## TEXT EXCERPT
━━━━

The Fight Over Safe Injection Sites Isn’t Really About Safe Injection Sites

It’s about whether Philly and other cities can control their own destiny.

Illustration by Rob Dobi

“Cities and counties should expect the Department of Justice to meet the opening of any injection site with swift and aggressive action.”

That was Lower Moreland native Rod Rosenstein in the New York Times on August 28th, bully-pulpiting Philly and other cities over their efforts to counter the opioid epidemic by encouraging the opening of so-called “safe injection sites.”

The city’s response? “The federal government should focus its enforcement on the pill mills and illegal drug traffickers who supply the poison that is killing our residents, not on preventing public health officials from acting to keep Philadelphians from dying,” shot back Department of Public Health spokesman Jim Garrow.

It wasn’t the only time in recent memory the city has essentially told the feds to back off. In July 2017, Jeff Sessions took the podium at the attorney general’s office and dropped this heavy-handed beaut while threatening to slash federal funding: “I urge the City of Philadelphia and every sanctuary city to reconsider the harm they are doing to their residents.” When a court sided with the city, hangdog Mayor Kenney broke out in an actual jig.

━━━━

## EXERCISE DATA
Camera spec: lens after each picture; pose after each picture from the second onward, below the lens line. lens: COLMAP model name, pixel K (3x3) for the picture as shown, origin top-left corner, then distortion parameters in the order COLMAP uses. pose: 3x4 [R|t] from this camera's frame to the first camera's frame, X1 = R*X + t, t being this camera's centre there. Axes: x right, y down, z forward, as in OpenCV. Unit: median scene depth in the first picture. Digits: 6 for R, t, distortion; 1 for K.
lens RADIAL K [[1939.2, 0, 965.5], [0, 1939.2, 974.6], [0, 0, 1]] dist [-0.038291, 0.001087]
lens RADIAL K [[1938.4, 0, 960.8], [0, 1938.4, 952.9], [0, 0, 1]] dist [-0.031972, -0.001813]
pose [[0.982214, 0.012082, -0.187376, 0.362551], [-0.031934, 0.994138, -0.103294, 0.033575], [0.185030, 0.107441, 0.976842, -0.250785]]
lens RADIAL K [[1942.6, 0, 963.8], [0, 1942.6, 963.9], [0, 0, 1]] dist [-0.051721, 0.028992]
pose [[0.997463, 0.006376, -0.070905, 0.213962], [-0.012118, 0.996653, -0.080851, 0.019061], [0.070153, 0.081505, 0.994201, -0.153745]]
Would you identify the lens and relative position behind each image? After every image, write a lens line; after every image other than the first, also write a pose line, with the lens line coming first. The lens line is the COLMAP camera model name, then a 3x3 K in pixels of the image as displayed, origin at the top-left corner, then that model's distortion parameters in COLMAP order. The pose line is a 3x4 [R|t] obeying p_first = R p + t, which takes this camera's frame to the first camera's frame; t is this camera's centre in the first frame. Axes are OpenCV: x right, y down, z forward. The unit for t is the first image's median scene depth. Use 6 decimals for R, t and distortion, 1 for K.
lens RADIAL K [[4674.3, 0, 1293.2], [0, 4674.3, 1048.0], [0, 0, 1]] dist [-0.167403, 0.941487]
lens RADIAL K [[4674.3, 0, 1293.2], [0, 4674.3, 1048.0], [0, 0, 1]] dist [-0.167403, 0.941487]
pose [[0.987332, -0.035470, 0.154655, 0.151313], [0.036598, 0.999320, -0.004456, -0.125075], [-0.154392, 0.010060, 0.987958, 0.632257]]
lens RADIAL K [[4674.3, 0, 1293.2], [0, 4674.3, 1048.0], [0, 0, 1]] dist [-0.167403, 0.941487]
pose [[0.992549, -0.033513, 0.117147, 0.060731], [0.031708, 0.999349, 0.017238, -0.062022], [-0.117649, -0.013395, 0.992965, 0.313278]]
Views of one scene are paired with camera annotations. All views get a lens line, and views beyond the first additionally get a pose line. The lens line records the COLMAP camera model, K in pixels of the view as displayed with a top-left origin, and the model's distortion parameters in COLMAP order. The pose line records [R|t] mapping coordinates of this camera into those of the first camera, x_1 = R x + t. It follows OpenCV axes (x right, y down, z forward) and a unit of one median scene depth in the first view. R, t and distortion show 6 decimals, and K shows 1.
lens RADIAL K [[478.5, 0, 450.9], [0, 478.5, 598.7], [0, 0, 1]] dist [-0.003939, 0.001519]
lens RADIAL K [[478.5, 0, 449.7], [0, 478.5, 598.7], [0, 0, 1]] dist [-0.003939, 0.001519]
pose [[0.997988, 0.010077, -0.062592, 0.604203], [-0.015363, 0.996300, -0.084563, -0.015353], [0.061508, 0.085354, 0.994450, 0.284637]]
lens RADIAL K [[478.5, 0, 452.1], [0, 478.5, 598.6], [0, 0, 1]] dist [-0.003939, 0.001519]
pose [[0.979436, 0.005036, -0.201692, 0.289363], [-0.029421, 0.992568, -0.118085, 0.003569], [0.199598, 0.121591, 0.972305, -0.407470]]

━━━━

## WORK REQUEST 1
Rewrite the paragraph of the safe injection sites article that begins "It wasn't the only time" as two or three shorter sentences, keeping its main facts.
## WORK REQUEST 2
Summarize the safe injection sites article in two sentences.

## EXERCISE RESULT 1
Philadelphia has pushed back against the federal government before. In July 2017, Jeff Sessions, speaking at the attorney general's office, threatened to cut federal funding and urged the city and every sanctuary city to reconsider the harm they were doing to their residents. When a court sided with the city, Mayor Kenney danced a jig.

## EXERCISE RESULT 2
Rod Rosenstein warned in the New York Times that the Department of Justice would meet any safe injection site with swift and aggressive action, and a Philadelphia public health spokesman replied that federal enforcement should target pill mills and drug traffickers instead. The article presents the dispute as a question of whether Philadelphia and other cities can control their own destiny, pointing out that the city also resisted Jeff Sessions's 2017 funding threat against sanctuary cities and that a court sided with the city.